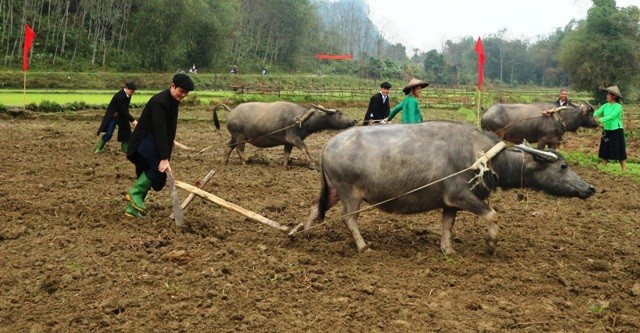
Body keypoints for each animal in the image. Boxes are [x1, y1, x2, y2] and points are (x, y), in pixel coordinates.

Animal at [212, 100, 358, 169]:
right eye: (339, 113)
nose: (354, 120)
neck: (302, 119)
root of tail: (232, 110)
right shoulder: (294, 138)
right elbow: (305, 149)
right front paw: (312, 165)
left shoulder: (288, 142)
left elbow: (287, 154)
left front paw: (285, 165)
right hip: (240, 136)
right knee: (239, 149)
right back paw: (245, 161)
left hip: (234, 136)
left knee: (229, 148)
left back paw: (224, 162)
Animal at [294, 120, 596, 253]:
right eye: (563, 167)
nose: (589, 188)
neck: (483, 158)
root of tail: (328, 147)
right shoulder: (462, 196)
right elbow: (492, 215)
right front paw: (491, 244)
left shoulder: (450, 204)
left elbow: (447, 226)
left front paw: (447, 249)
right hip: (349, 193)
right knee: (349, 218)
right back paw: (363, 246)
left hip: (333, 190)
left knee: (314, 208)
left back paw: (304, 235)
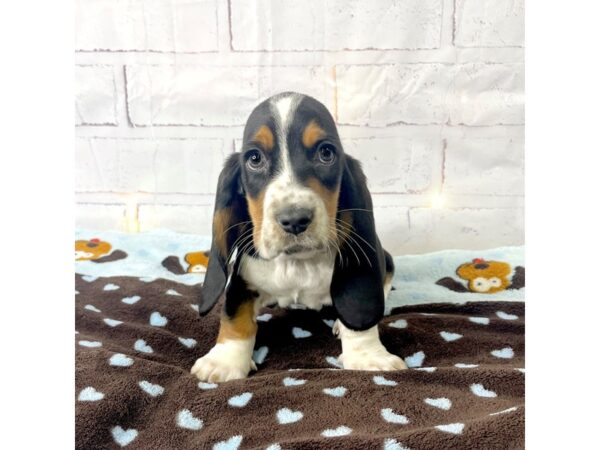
- - - - -
The problem: Write the entries above out in full, exactly, with no images.

Response:
Body keypoints for each animal in the image. Boxes are [x1, y1, x2, y2] and points are (x, y), in pixel coordinates.

Animal at [212, 100, 358, 169]:
right eye: (339, 113)
nose: (354, 120)
neck: (302, 119)
root of tail: (232, 110)
right shoulder: (294, 138)
right elbow: (305, 149)
right front paw: (312, 165)
left shoulder: (288, 142)
left elbow: (287, 154)
left front paw: (285, 165)
right hip: (240, 136)
right knee: (239, 149)
right back paw: (245, 161)
left hip: (234, 136)
left knee: (229, 148)
left back paw: (224, 162)
Animal at [294, 120, 596, 253]:
right eye: (563, 167)
nose: (589, 188)
neck: (483, 158)
root of tail: (328, 147)
right shoulder: (462, 196)
right elbow: (492, 215)
right front paw: (491, 244)
left shoulder: (450, 204)
left elbow: (447, 226)
left front paw: (447, 249)
right hip: (349, 193)
right knee: (349, 218)
right back paw: (363, 246)
left hip: (333, 190)
left knee: (314, 208)
left back paw: (304, 235)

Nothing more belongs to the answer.